AI Model Context Windows: 2026 Comparison

Context window size—the total number of tokens a model can process in a single request—has become a key differentiator among frontier AI models. This comparison provides an objective overview of token limits across major providers as of February 5, 2026.

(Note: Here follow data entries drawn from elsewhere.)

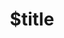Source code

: ---
title: $title
second_title: Aspose.PDF for .NET API 参考
description: $description
type: docs
weight: $weight
url: /zh/net/$ref/
---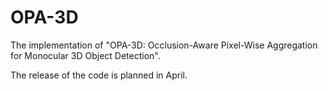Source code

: # OPA-3D
The implementation of "OPA-3D: Occlusion-Aware Pixel-Wise Aggregation for Monocular 3D Object Detection".

The release of the code is planned in April.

Current Context Windows by Model

Model Provider Context Window (Input) Max Output Tokens
Gemini 3 Pro Google DeepMind 2,000,000 8,192
Grok 4.1 Fast xAI 2,000,000 ~16,000
Claude Opus 4.6 Anthropic 200,000 (1M beta) 128,000
Claude Sonnet 4.5 Anthropic 200,000 64,000
Gemini 2.5 Flash Google DeepMind 1,048,576 65,535
GPT-4.1 (API) OpenAI 1,000,000 ~32,000
Claude Sonnet 4.5 (Enterprise) Anthropic 500,000 64,000
GPT-5 OpenAI 400,000 128,000
Grok 4 xAI 256,000 ~16,000
Claude Sonnet 4.5 (Standard) Anthropic 200,000 64,000
GPT-4o OpenAI 128,000 4,096

Key Observations

Context Window Distribution

Current models fall into several distinct tiers based on input capacity:

  • 2M+ tokens: Gemini 3 Pro, Grok 4.1 Fast
  • 1M tokens: Gemini 2.5 Flash, GPT-4.1 (API), Claude Opus 4.6 (beta)
  • 200k-500k tokens: Claude Opus 4.6 (standard), Claude Sonnet 4.5, GPT-5
  • 128k-256k tokens: Grok 4, GPT-4o

Output Token Limits

While input capacity has grown significantly, output limits remain more constrained. Claude Opus 4.6 and GPT-5 both offer the highest output capacity at 128,000 tokens. Claude Sonnet 4.5 now supports up to 64,000 output tokens, while Gemini 2.5 Flash stands out with 65,535 output tokens. Most other models cap output between 4,096 and 16,000 tokens.

Access Tiers

Several providers offer different context windows based on subscription level:

  • OpenAI: Free tier offers 8,192 tokens; Plus/Team gets 32,000; Enterprise/API reaches 1,000,000
  • Anthropic: Standard plans provide 200,000 tokens; Enterprise increases to 500,000; 1M token context available in beta for high-tier organizations
  • Google: Free tier around 32,000 tokens; Gemini Advanced unlocks full capacity

Use Case Considerations

Token limits directly impact practical applications:

  • Document analysis: Models with 1M+ tokens can process entire books or large codebases in a single request
  • Conversational AI: Models with 128k-200k tokens handle extended multi-turn conversations effectively
  • Content generation: Higher output limits (GPT-5, Gemini 2.5 Flash) enable generation of longer-form content without pagination

Note: Token counts are approximate and represent maximum advertised limits. Actual usable context may vary based on API tier, model version, and specific implementation.